→ DOCUMENT PASSAGE
****************************************

And remember that $\cos(\pi-\theta) = -\cos(\theta)$.
A: We show how to do the area calculation using polar coordinates.
There is a potential minor complication. There are two different conventions about the meaning of a polar equation when $r<0$.  Some say the curve is then not defined. Some say it is defined, but one must reflect across the origin.  For our particular curve, the two conventions give the same region, so we don't need to worry.  But for other curves, you may need to know what convention your course uses.
The curve $r=6\sin \theta$ and the circle $r=1$ meet where $\sin\theta=1/6$.  Let $\theta_0=\arcsin(1/6)$.  From $\theta=\theta_0$ to $\theta=\pi-\theta_0$, the curve $r=6\sin\theta$ is "outside" the circle $r=1$.  By symmetry, we can just look at the part from $\theta=\theta_0$ to $\theta=\pi/2$, and double the resulting area.

****************************************

→ RAW DATA
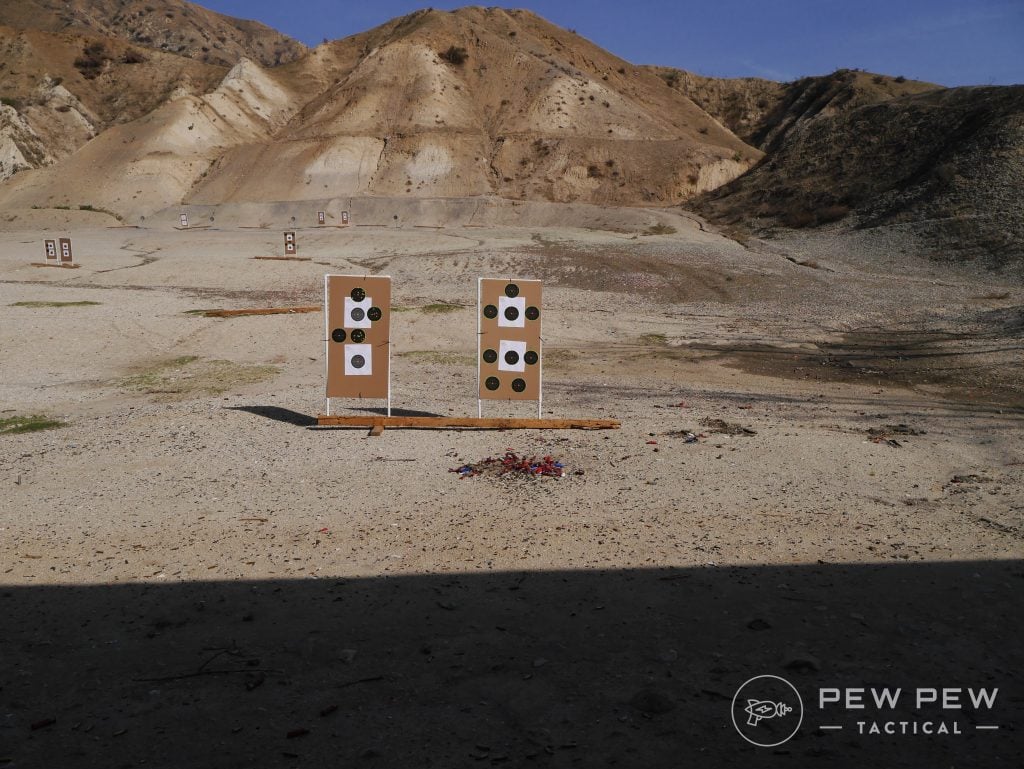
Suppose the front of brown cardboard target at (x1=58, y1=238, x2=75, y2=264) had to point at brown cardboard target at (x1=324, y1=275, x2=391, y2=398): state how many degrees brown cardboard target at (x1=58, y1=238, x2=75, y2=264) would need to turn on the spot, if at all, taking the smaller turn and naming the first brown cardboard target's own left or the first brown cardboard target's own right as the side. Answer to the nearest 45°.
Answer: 0° — it already faces it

****************************************

→ TASK SET
• 1. Answer these about the polar-area passage above, one line each:
(a) What does the passage say $\cos(\pi-\theta)$ equals?
(b) Where do the curve $r=6\sin\theta$ and the circle $r=1$ meet?
(c) By symmetry, over what range of $\theta$ does the passage look at the curve before doubling the area?
• 2. Return the part of the polar-area passage that opens with the words containing "There is a potential" and closes with "the resulting area.".
• 3. Supply the next part of the polar-area passage, picking up after its final sentence.

→ ANSWERS TO THE TASKS
• 1.
(a) $-\cos(\theta)$
(b) Where $\sin\theta=1/6$
(c) From $\theta=\theta_0$ to $\theta=\pi/2$

• 2.
There is a potential minor complication. There are two different conventions about the meaning of a polar equation when $r<0$.  Some say the curve is then not defined. Some say it is defined, but one must reflect across the origin.  For our particular curve, the two conventions give the same region, so we don't need to worry.  But for other curves, you may need to know what convention your course uses.
The curve $r=6\sin \theta$ and the circle $r=1$ meet where $\sin\theta=1/6$.  Let $\theta_0=\arcsin(1/6)$.  From $\theta=\theta_0$ to $\theta=\pi-\theta_0$, the curve $r=6\sin\theta$ is "outside" the circle $r=1$.  By symmetry, we can just look at the part from $\theta=\theta_0$ to $\theta=\pi/2$, and double the resulting area.

• 3.
The area from $\theta=\theta_0$ to $\theta=\pi/2$, bounded by our curve $r=6\sin\theta$, is
$$\int_{\theta_0}^{\pi/2} (1/2)r^2 d\theta.$$
From this we must subtract the area inside the circle $r=1$, which is
$$\int_{\theta_0}^{\pi/2} (1/2)\,1^2 \,d\theta.$$
Subtract, and multiply by $2$ to take care of the other half of the region.
The desired area is therefore
$$\int_{\theta_0}^{\pi/2} (36\sin^2\theta-1)\, d\theta.$$
Now integrate.  Using the identity $\cos 2\theta=1-2\sin^2\theta$, we find that $36\sin^2\theta=18-18\cos 2\theta$. Thus our area is 
$$\int_{\theta_0}^{\pi/2} (17-18\cos 2\theta)\, d\theta.$$
The rest is routine.   We will need $\sin 2\theta_0$.  When you calculate this, you will bump into the $35$ that you already met in your rectangular coordinates analysis. The ultimate answer is not "nice," because $\arcsin(1/6)$ is not a pleasant number.  Too bad that the polar curve was not $r=2\sin\theta\:$!
Comment: We can also obtain the result by switching to rectangular coordinates, as you did.  The switching in this case was straightforward, and showed we were dealing with a circle.  However, in many cases the rectangular coordinates version of a curve given in polar coordinates can be very unpleasant.  It is therefore useful to learn to work directly in polar coordinates. 
In situations where there is strong circular symmetry, polar coordinates come up very naturally.  For example, the force of gravity exerted by the Earth on a small object is directed towards the center of the Earth.  In studying motions of satellites, polar coordinates are the way to go.